Freedom to run AND a happy baby? It was a little slice of heaven on a dirt road in Big Sky Country. I wondered back then if taking her running as a baby would influence her as she got older.
And now, this year, I had that same little girl pestering me to go online and register us for the Fool’s Five. We decided to do the one-mile together. It would be her very first race, and she was too excited to sleep the night before the run.
For whatever reason, the opening title sequence of Chariots of Fire came to mind, so I played the scene for her online. We watched the guys gloriously running barefooted on the beach in white t-shirts and shorts with THAT song playing in the background. I told her we were going to run just like they said in the movie, “with hope in our hearts, and wings on our heels.” Yep, we were running for the pure joy of being able to run.
We arrived at the race a little later than planned after bottle-feeding our new lamb.
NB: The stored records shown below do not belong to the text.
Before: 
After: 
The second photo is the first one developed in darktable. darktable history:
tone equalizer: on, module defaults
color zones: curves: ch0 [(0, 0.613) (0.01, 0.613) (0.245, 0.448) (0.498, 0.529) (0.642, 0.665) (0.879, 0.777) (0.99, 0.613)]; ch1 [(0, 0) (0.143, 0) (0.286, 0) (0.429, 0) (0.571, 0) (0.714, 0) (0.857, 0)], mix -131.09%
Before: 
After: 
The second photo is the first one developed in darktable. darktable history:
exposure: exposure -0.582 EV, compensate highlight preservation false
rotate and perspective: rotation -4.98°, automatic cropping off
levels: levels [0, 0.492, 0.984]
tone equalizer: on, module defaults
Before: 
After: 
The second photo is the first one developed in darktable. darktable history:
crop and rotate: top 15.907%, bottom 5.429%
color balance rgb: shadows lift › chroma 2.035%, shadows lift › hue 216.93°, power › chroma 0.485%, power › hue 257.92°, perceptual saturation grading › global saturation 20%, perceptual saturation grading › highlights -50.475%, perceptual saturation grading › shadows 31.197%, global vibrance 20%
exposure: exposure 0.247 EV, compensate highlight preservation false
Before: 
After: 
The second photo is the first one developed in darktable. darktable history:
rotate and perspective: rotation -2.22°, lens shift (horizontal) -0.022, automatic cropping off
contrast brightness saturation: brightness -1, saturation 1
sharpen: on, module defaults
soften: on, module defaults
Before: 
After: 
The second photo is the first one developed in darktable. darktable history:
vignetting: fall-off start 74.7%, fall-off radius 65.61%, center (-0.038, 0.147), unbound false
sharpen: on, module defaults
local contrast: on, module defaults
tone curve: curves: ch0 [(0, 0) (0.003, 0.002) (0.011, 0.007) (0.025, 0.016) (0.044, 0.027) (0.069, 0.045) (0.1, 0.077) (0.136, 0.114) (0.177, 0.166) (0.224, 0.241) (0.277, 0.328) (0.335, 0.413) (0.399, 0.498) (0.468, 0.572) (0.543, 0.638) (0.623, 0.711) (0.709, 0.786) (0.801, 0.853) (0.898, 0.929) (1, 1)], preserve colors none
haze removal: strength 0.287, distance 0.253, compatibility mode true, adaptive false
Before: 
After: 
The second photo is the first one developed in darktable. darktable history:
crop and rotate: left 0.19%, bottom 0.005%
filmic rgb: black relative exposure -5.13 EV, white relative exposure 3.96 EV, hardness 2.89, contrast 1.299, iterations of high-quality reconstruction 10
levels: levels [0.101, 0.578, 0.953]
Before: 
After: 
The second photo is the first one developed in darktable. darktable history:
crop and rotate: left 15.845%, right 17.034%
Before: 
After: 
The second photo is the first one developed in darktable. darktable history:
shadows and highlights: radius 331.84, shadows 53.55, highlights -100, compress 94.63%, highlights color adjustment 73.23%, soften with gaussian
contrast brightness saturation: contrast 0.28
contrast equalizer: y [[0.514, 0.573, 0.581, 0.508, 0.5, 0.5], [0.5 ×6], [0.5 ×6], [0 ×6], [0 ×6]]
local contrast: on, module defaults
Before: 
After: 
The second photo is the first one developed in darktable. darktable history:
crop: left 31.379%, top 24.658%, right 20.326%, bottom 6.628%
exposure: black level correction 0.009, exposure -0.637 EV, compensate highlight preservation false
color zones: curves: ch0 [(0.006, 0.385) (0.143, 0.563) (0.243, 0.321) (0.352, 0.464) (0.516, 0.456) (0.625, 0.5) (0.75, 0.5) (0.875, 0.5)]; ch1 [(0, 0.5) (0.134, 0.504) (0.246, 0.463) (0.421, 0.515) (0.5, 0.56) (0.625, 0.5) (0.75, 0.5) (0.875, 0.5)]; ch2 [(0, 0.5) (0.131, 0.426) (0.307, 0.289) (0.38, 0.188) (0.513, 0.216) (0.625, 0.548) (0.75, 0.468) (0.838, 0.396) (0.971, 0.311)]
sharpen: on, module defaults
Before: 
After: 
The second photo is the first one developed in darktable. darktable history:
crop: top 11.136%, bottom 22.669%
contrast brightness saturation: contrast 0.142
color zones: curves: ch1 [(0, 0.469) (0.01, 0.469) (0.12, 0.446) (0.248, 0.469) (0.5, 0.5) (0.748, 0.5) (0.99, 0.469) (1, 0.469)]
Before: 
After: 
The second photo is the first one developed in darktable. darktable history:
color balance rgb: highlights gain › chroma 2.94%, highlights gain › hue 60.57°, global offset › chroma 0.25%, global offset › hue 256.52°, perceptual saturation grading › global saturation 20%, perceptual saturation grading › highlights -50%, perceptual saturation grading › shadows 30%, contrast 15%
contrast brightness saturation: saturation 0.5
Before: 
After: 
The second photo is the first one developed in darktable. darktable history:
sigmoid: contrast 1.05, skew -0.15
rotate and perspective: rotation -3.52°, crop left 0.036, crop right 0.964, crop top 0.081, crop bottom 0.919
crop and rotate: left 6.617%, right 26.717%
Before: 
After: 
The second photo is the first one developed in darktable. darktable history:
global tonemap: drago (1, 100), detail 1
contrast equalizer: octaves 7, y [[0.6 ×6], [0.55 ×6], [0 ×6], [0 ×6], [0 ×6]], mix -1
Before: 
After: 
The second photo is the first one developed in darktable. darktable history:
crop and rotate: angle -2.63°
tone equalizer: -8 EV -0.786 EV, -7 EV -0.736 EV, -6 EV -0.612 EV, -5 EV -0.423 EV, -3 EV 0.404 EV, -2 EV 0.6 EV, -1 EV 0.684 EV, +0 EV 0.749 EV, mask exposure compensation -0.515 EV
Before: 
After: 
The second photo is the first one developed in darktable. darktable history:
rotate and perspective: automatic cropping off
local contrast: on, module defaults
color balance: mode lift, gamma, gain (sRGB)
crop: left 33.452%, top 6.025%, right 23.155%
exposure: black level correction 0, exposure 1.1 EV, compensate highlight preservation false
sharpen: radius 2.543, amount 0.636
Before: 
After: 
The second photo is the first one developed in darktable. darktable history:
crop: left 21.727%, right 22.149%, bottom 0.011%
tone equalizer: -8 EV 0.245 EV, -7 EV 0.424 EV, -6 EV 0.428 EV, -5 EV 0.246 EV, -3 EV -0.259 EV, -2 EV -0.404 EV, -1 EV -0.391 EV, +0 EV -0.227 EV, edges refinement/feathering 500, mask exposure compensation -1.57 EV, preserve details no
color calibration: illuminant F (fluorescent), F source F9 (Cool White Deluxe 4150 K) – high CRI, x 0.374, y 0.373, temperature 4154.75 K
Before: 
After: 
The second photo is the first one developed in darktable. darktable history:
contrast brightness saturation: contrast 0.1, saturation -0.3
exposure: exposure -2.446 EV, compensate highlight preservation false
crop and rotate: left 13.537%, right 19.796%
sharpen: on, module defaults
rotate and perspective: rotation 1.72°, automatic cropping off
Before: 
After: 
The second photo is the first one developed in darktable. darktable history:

In addition to the wings on her heels, my daughter ran with some butterflies in her stomach, nervous that she’d miss the race. Hand in hand we weaved through the crowd, collected our race numbers after a computer glitch, and ran to the starting line.
When we showed up at the starting line, the front runners were already off and running, and I lifted her up high over my head to give her a quick view of the massive crowd of people all running together. Look at all those people! Cool, Mom!
Normally, I’d run for time in a race. This race, though, was all about a little girl running her first mile. We held hands for about half of the race, partly for security to weave through the crowds of people, and partly because it was just nice to be together, just the two of us.
We suffered a little setback early-on when we had a “Collision with Greatness.” After not running this race in years, I forgot that we needed to watch out for the lead runners heading back to the finish. Skirting too close to the right side of the street, my daughter got a hard elbow smack by the second or third place runner on his final sprint to the finish.
I take responsibility for that one. On his part, I know it was purely accidental. He probably didn’t even seen her. I understand when you’re running full speed, kicking in to the finish, you get tunnel vision. She got tears in her eyes and we walked for a minute or two, then she took off running again. Good to go.
The rest of the mile, she ran like a champ, and I don’t know who was more proud at the finish line, her or me.
I have no idea what our time was, and I don’t care. We had a blast. We ran, weaved around people, she got clocked by a fast guy, and she finished the race with a tired, thirsty body and a big sense of accomplishment.
“Mom, I want to wear my race shirt to school tomorrow. I can’t wait to tell my gym teacher. Do you think the people watching could see that I was running really hard at the finish?” Yes, I definitely do.